■ The problem
All pictures should be dropped, and only the lines from the top of the entries below through the line containing "extracomunitari, ecc.);" repeated exactly, both ends included.
##### Data for review #####
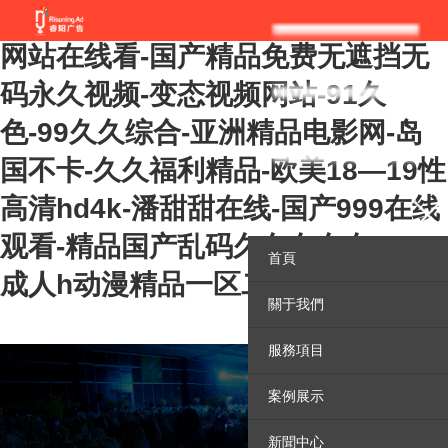
欧美在线一区二区-日本午夜影院-91
网站在线看-国产精品免费无遮挡无
码永久视频-变态视频网站-91久
色-99久久综合-亚洲精品电影网-岛
国不卡-久久福利精品-欧美18—19性
高清hd4k-潘甜甜在线-国产999在线
观看-精品国产乱码久久久久久108-
首頁
成人h动漫精品一区二区下载
關于我們
服務項目
案例展示
新聞中心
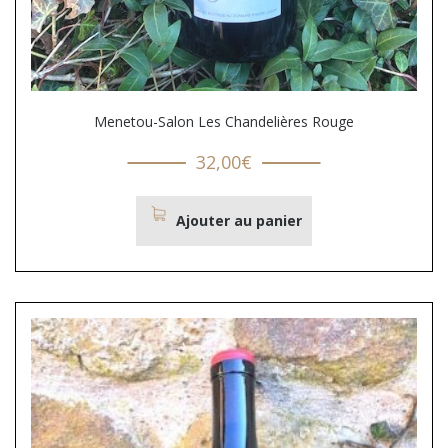
Menetou-Salon Les Chandelières Rouge
32,00
€
Ajouter au panier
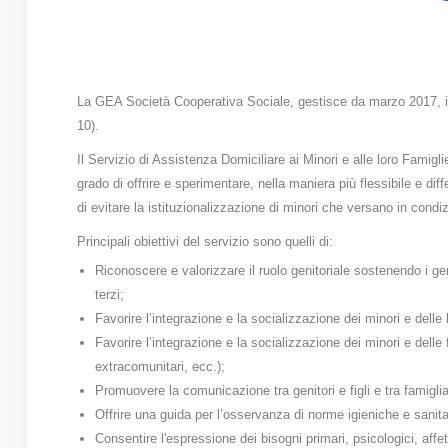
La GEA Società Cooperativa Sociale, gestisce da marzo 2017, in 
10).
Il Servizio di Assistenza Domiciliare ai Minori e alle loro Famigl
grado di offrire e sperimentare, nella maniera più flessibile e dif
di evitare la istituzionalizzazione di minori che versano in condizio
Principali obiettivi del servizio sono quelli di:
Riconoscere e valorizzare il ruolo genitoriale sostenendo i gen
terzi;
Favorire l’integrazione e la socializzazione dei minori e delle l
Favorire l’integrazione e la socializzazione dei minori e delle 
extracomunitari, ecc.);
Promuovere la comunicazione tra genitori e figli e tra famiglia
Offrire una guida per l’osservanza di norme igieniche e sanit
Consentire l'espressione dei bisogni primari, psicologici, affe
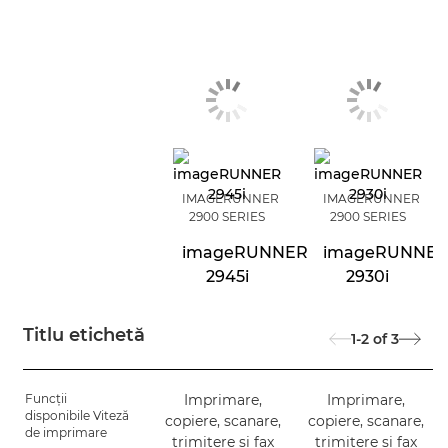
IMAGERUNNER
IMAGERUNNER
2900 SERIES
2900 SERIES
imageRUNNER
imageRUNNE
2945i
2930i
Titlu etichetă
1-2
of
3
Funcţii
Imprimare,
Imprimare,
disponibile Viteză
copiere, scanare,
copiere, scanare,
de imprimare
trimitere şi fax
trimitere şi fax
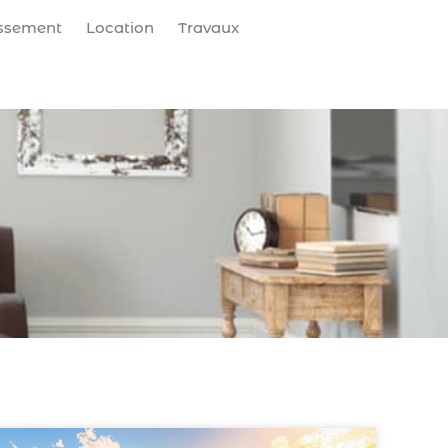
issement
Location
Travaux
#####
■ Task response
欧美在线一区二区-日本午夜影院-91
网站在线看-国产精品免费无遮挡无
码永久视频-变态视频网站-91久
色-99久久综合-亚洲精品电影网-岛
国不卡-久久福利精品-欧美18—19性
高清hd4k-潘甜甜在线-国产999在线
观看-精品国产乱码久久久久久108-
首頁
成人h动漫精品一区二区下载
關于我們
服務項目
案例展示
新聞中心
Menetou-Salon Les Chandelières Rouge
32,00
€
Ajouter au panier
La GEA Società Cooperativa Sociale, gestisce da marzo 2017, in 
10).
Il Servizio di Assistenza Domiciliare ai Minori e alle loro Famigl
grado di offrire e sperimentare, nella maniera più flessibile e dif
di evitare la istituzionalizzazione di minori che versano in condizio
Principali obiettivi del servizio sono quelli di:
Riconoscere e valorizzare il ruolo genitoriale sostenendo i gen
terzi;
Favorire l’integrazione e la socializzazione dei minori e delle l
Favorire l’integrazione e la socializzazione dei minori e delle 
extracomunitari, ecc.);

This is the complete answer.